Bir Alevi köyünde, bütün yaşlılar bir araya gelirler ve Allah’ı aramaya karar verirler. Dağ taş demeden gezerler. Bulmadan geri dönmeme kararı alırlar, fakat aradan epey bir zaman geçince, birer ikişer elleri boş dönmeye başlarlar. Dönenler köy kahvesinde otururlar ve kendilerinden sonra dönenlerle alay etmeye başlarlar. Çünkü, böyle bir iddiayı deli saçması bulurlar. Her yeni dönene eskiler: “Ne o, buldun mu Allah’ı, nasıl bir şeymiş” diye alay ederler. Sonunda hepsi geri döner fakat bir tanesi geri dönmez. Köylüler merak eder ve beklerler. Kırk gün sonra, saçı sakalı bir birine karışmış vaziyette oda döner gelir. Herkese yönelttikleri soruyu yarı alaycı bir şekilde ona da yöneltir ve şöyle derler: “Ne o, Allah’ı buldun mu?” o da, “evet buldum, bendeymiş meğer, sana bana benziyor” diye yanıt verir. Görüldüğü gibi, onca insan arasından ancak hakkı bulmak, bir insana nasip olur.

Hakla Hakk olmuş, o mertebenin manevi olgunluğuna ulaşmış bir insan, zahiri alemde, kimi zaman batıniliği yaşar. Onun muhabbeti, dinleyenlere, esenlik ve mutluluk verir. Manevi anlamda ilerlemesine yardımcı olur. Bu nedenle, Alevilikte arif insanların muhabbetine katılmak ta bir ibadet sayılır.

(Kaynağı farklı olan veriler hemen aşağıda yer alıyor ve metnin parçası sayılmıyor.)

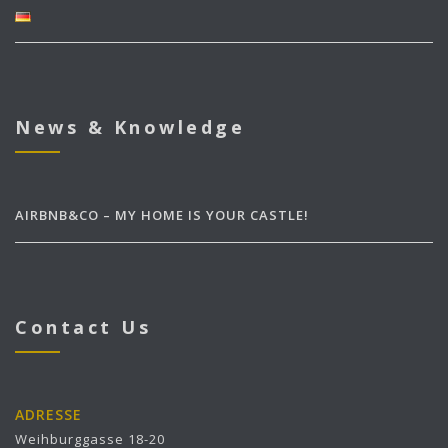
News & Knowledge
AIRBNB&CO – MY HOME IS YOUR CASTLE!
Contact Us
ADRESSE
Weihburggasse 18-20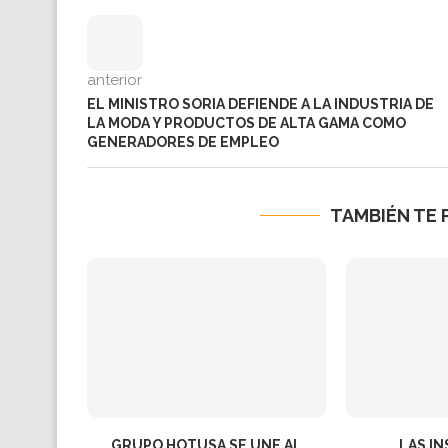
anterior
EL MINISTRO SORIA DEFIENDE A LA INDUSTRIA DE
LA MODA Y PRODUCTOS DE ALTA GAMA COMO
GENERADORES DE EMPLEO
TAMBIÉN TE 
GRUPO HOTUSA SE UNE AL
LAS I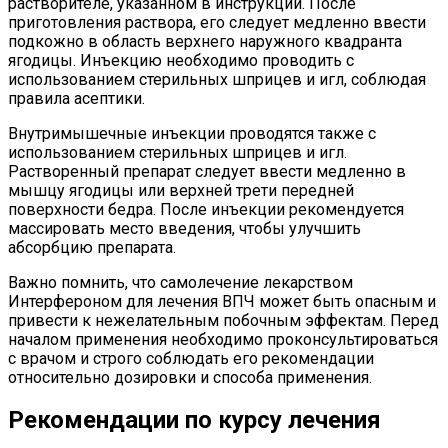
растворителе, указанном в инструкции. После
приготовления раствора, его следует медленно ввести
подкожно в область верхнего наружного квадранта
ягодицы. Инъекцию необходимо проводить с
использованием стерильных шприцев и игл, соблюдая
правила асептики.
Внутримышечные инъекции проводятся также с
использованием стерильных шприцев и игл.
Растворенный препарат следует ввести медленно в
мышцу ягодицы или верхней трети передней
поверхности бедра. После инъекции рекомендуется
массировать место введения, чтобы улучшить
абсорбцию препарата.
Важно помнить, что самолечение лекарством
Интерфероном для лечения ВПЧ может быть опасным и
привести к нежелательным побочным эффектам. Перед
началом применения необходимо проконсультироваться
с врачом и строго соблюдать его рекомендации
относительно дозировки и способа применения.
Рекомендации по курсу лечения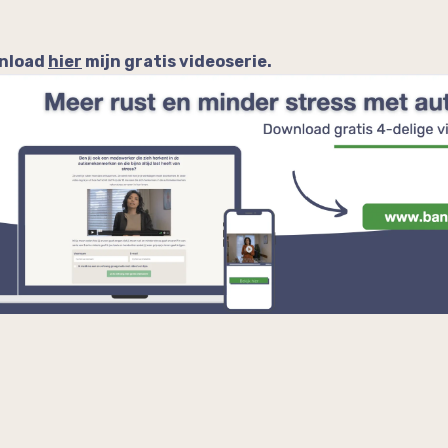
wnload
hier
mijn gratis videoserie.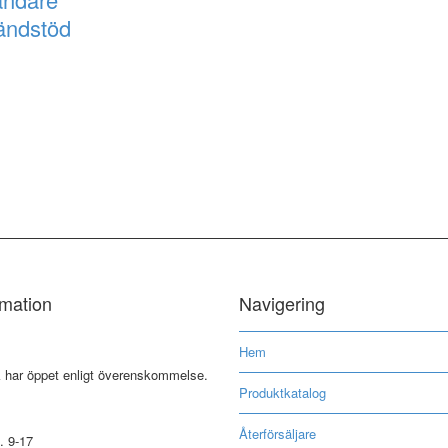
ändstöd
rmation
Navigering
Hem
k har öppet enligt överenskommelse.
Produktkatalog
Återförsäljare
. 9-17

Şehitlik mertebesine eriştiği için ünü ölümünden sonra da artıp giden Hallacı Mansur olmak üzere Şibli, Cüneydi Bağdadı, Mevlana, Hacı Bektaşi Veli, Nesimi, Muhyiddin Arabi, kadın sufi Rabia ve daha niceleri bu kapıdan geçmiş büyük mürşitlerdir. Acak bunlardan bir çoğu yaşadığı devirde yeterince anlaşılamamıştır. Ünlü Alman filozofu Nietsche’nin dediği gibi: “kimileri öldükten sonra yaşarlar.” sözü bunların akıbetine uymaktadır. Fakat, onlar, zahiri dünyada kalplerde mekan kurarak yaşamaya devam etmektedirler. Sözleriyle, halen insanlığa ışık tutmaktadırlar.

Adından alevi inanç ve kültüründe sıkça bahsedilen Gruhü Naci denilen zümre , Hakikat Kapısına varmış, Hakla hak olmuş, özündeki ilahi kaynağa dönmüş, sır perdesini ortadan kaldırmış, Kamil İnsan mertebesindeki insanların verilen bir isimdir. Bunun, kimilerinin zannettiği gibi zahiri soy, sopla, kanbağıyla alakası yoktur. Gruhü Naci demek, can gözü açılmış, hakikati perdesiz gören insan demektir. Alevi ozanı Sıtkı Baba bir nefesinde, Gruhü Naci’yi ve onun manevi dünyasının açılımlarını şöyle tabir eder:

Ondört bin yıl gezdim pervanelikte
Sıtkı ismin buldum divanelikte
İçtim şarabını mestanelikte
Kırkların ceminde dara düş oldum

Güruhu Naci’ye özümü kattım
İnsan sıfatında çok geldim gittim
Bülbül oldum bir dost bağında öttüm
Bir zaman gül için zara düş oldum

Bu kapıya gelip, Hakla Hak olmuş kişi, Hakikatın dil yoluyla anlatımının mümkün olmadığı bilir ve gerçeği mecaz ve sembollerle anlatmaya çalışır. Aynı mertebeye gelmiş bir insan bu mecazlardan, içindeki Hakikatı ve ozanın ne söylemek istediğini hemen anlar.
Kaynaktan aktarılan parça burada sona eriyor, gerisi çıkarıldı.